## About this task
In the records below, begin at the line that has "left back paw: (515, 265)" and stop after the line that has "left back paw: (389, 385)"; quote those lines verbatim and nothing more.

## The records
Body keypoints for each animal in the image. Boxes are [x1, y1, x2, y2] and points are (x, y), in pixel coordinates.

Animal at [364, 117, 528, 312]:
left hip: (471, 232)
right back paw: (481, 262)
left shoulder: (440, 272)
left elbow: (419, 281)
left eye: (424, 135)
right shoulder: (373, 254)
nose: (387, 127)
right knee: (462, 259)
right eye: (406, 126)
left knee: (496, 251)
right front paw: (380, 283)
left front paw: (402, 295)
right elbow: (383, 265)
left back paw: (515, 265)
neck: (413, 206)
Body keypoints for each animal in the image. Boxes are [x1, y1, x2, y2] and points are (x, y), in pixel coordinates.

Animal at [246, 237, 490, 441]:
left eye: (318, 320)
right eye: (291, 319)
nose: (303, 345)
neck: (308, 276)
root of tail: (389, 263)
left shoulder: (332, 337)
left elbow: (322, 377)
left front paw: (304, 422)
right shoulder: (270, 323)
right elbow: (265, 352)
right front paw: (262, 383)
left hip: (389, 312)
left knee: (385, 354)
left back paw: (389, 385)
==
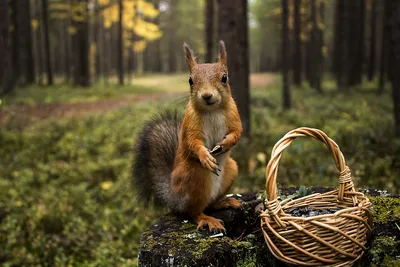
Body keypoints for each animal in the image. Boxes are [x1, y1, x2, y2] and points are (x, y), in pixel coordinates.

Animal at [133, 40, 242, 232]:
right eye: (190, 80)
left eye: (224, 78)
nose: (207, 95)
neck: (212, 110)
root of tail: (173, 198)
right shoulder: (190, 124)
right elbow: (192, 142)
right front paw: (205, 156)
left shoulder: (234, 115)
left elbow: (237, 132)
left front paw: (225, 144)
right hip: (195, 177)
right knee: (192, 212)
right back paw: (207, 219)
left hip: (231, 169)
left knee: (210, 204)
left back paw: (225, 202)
---
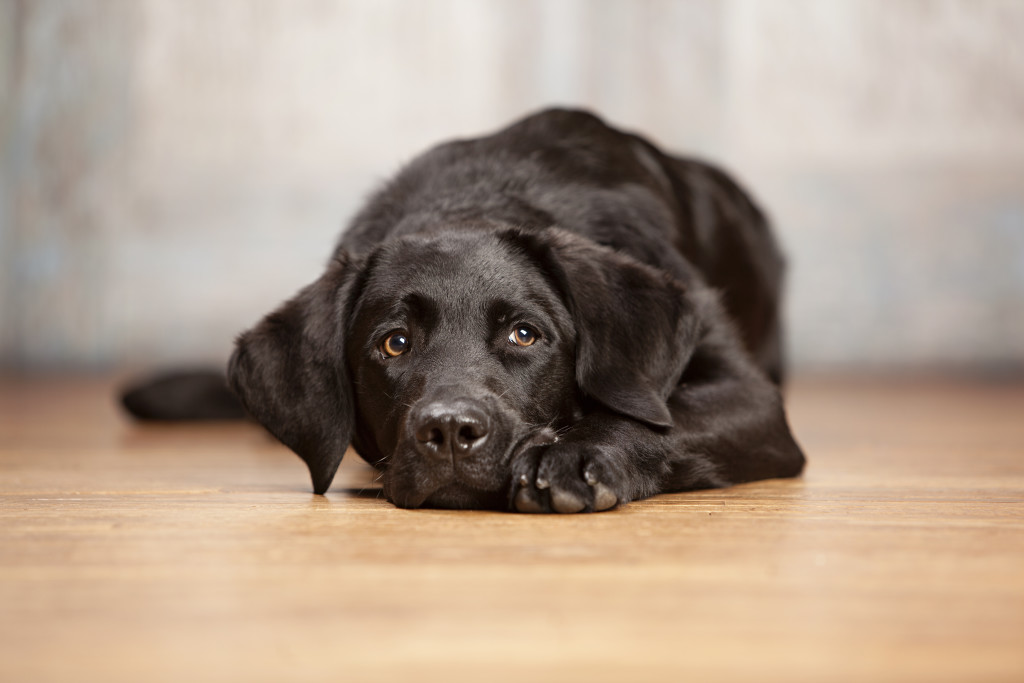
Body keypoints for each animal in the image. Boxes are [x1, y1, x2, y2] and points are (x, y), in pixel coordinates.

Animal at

## Solution to this problem
left back paw: (515, 265)
neck: (413, 206)
Body keypoints for each animal in the image. Boxes are [x1, y1, x2, y2] and points are (x, y), in pixel coordinates.

Animal at [246, 237, 490, 441]:
left eye: (318, 320)
right eye: (291, 319)
nose: (303, 345)
neck: (308, 276)
root of tail: (389, 263)
left shoulder: (332, 337)
left elbow: (322, 377)
left front paw: (304, 422)
right shoulder: (270, 323)
right elbow: (265, 352)
right front paw: (262, 383)
left hip: (389, 312)
left knee: (385, 354)
left back paw: (389, 385)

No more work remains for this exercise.